Most of this is a one-time operation, done by the person setting up HeLmod. In order to join an existing HeLmod environment, this section is all that's needed.
The HeLmod system is designed to work on a CentOS 6 cluster. If you're setting this up for an organization other than Harvard FAS Research Computing (@fasrc on github), create a new canonical HeLmod master remote and adjust urls below accordingly.
As root, pick the central location on network storage for all cluster software, and clone the HeLmod repo there:
git clone [email protected]:/fasrc/helmod.git
cd helmod
Aside from initial configuration, this clone only needs to pull updates, so changing to an https remote later is fine.
This top-level directory will contain everything relevant to the HeLmod software management system, but actual rpm files, app installations, and other build outputs are .gitignore'd. Thus, make sure this is backed up regularly.
Edit the configuration:
$EDITOR setup.sh
and set FASRCSW_PROD
to the absolute path of this HeLmod clone you just made.
Push these changes back to the remote.
Source the setup.sh:
source ./setup.sh
This makes available some scripts such as fasrcsw-rpm
and fasrcsw-rpmbuild-*
which are very thin wrappers around the normal programs and just add some default options.

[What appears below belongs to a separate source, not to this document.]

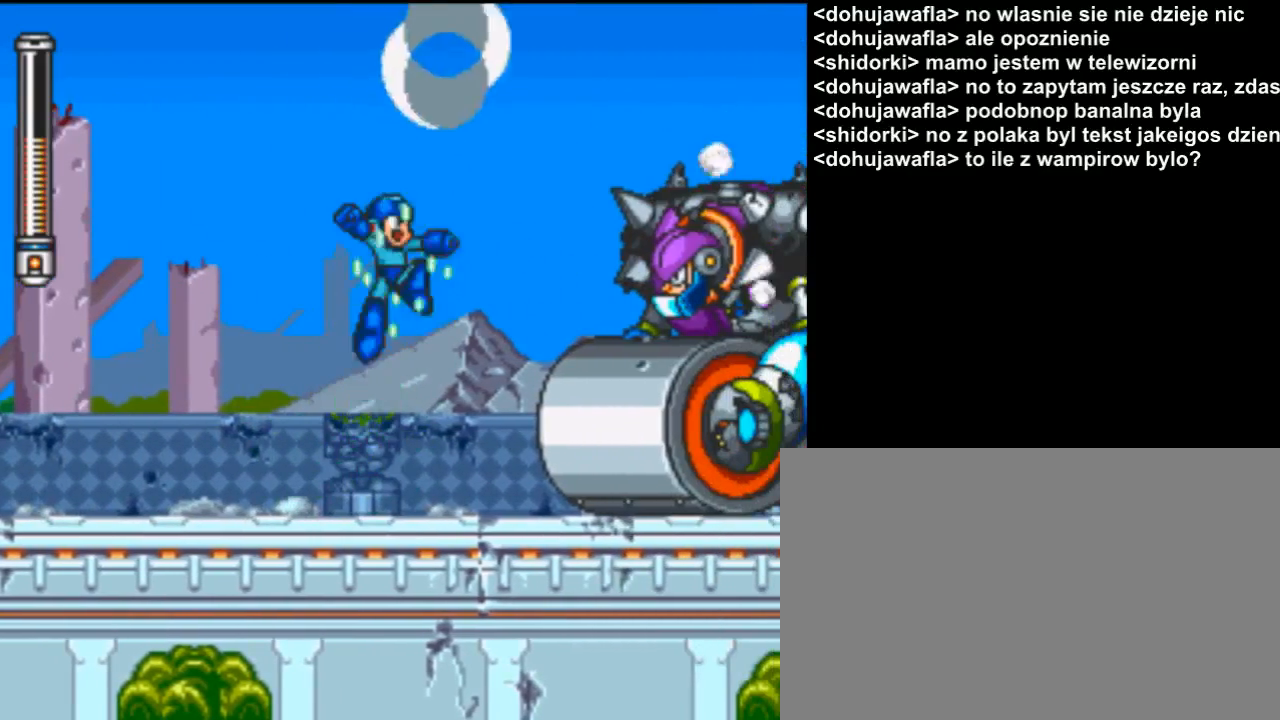
{"dt_ms": 500, "buttons": ["Y"], "events": [[33, "B", "up"], [33, "Y", "up"], [133, "Y", "down"]]}
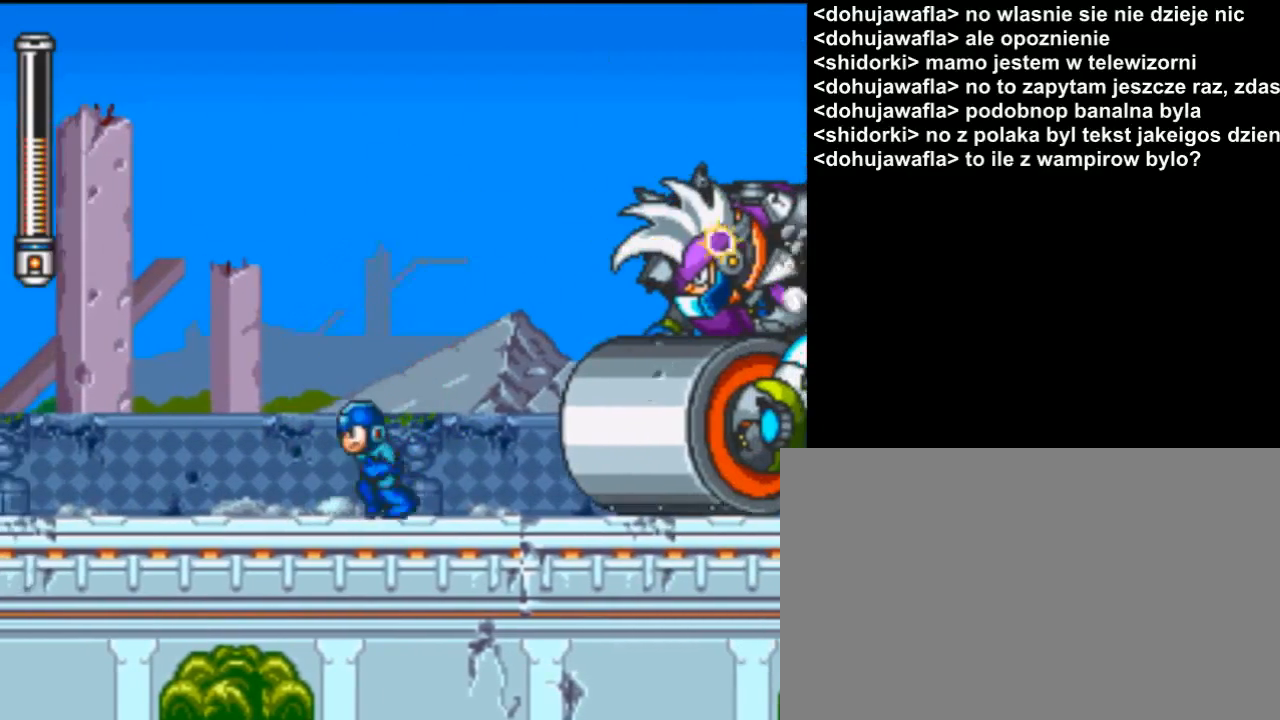
{"dt_ms": 1000, "buttons": [], "events": [[433, "B", "down"], [633, "B", "up"], [700, "Y", "up"], [767, "Y", "down"], [833, "Y", "up"], [900, "Y", "down"], [1000, "Y", "up"]]}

Use the rpm one to initialize the rpm database used exclusively for HeLmod:
fasrcsw-rpm --initdb
This repo clone is the one and only $FASRCSW_PROD
.
Each app contributor should clone the HeLmod repo in some personal location. The scripts in the repo need to be able to be read by root, so the location should not be root squashed (or, if root squashed, must be world-readable). Accumulation of sources and build output can easily reach many GBs, so make sure there is room to grow, too.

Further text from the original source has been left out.